- [Work instructions] The output is the lines below from the one with "The distances below" through the one with "the cardboard box at (450,966): 233", both included, printed exactly and with no other line.

Provided data below:

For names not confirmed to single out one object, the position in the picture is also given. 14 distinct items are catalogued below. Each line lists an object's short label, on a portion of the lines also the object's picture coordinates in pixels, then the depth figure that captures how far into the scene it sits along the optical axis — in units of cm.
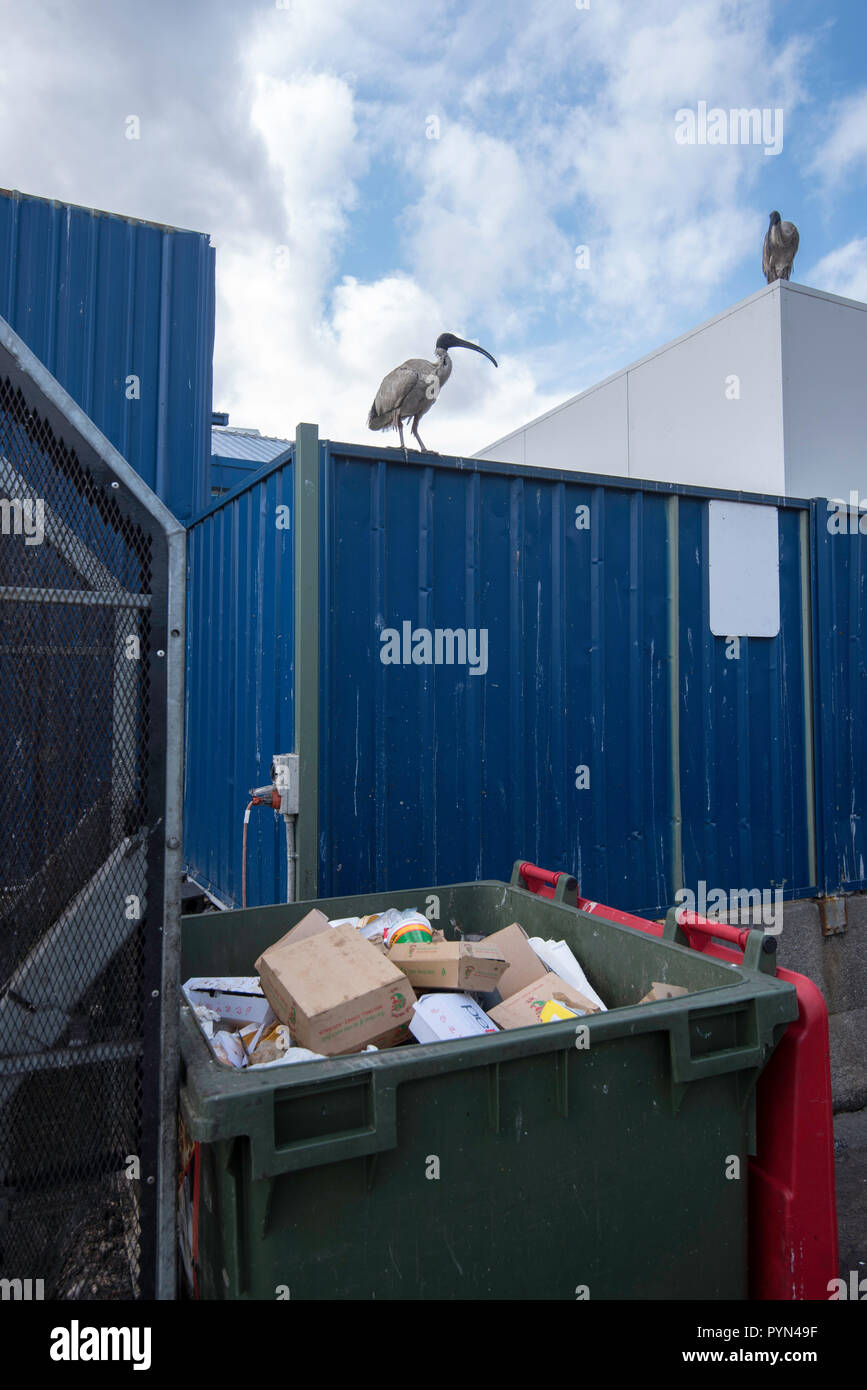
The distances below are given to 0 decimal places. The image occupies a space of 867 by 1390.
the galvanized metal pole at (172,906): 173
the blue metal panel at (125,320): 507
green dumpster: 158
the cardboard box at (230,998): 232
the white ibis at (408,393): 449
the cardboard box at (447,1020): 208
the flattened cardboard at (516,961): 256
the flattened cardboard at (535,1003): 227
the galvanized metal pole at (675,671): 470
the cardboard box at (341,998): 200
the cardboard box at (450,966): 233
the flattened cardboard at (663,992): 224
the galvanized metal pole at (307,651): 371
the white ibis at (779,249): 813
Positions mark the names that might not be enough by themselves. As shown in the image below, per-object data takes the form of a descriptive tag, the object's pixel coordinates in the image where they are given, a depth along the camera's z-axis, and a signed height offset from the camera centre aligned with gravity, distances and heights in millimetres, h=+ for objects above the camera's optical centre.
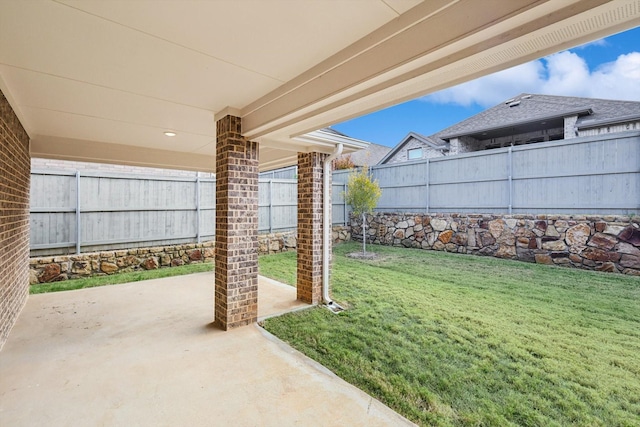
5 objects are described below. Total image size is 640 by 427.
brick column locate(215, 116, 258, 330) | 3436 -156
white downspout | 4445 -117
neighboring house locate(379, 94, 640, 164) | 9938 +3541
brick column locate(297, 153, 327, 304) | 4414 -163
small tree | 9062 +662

End of Provided data.

- [Written response]
The distances below are given to 0 decimal places. The image occupies a space of 867 by 1390.
the galvanized metal pole at (172,906): 173
the blue metal panel at (125,320): 507
green dumpster: 158
the cardboard box at (230,998): 232
the white ibis at (408,393): 449
the cardboard box at (447,1020): 208
the flattened cardboard at (516,961): 256
the flattened cardboard at (535,1003): 227
the galvanized metal pole at (675,671): 470
the cardboard box at (341,998): 200
the cardboard box at (450,966): 233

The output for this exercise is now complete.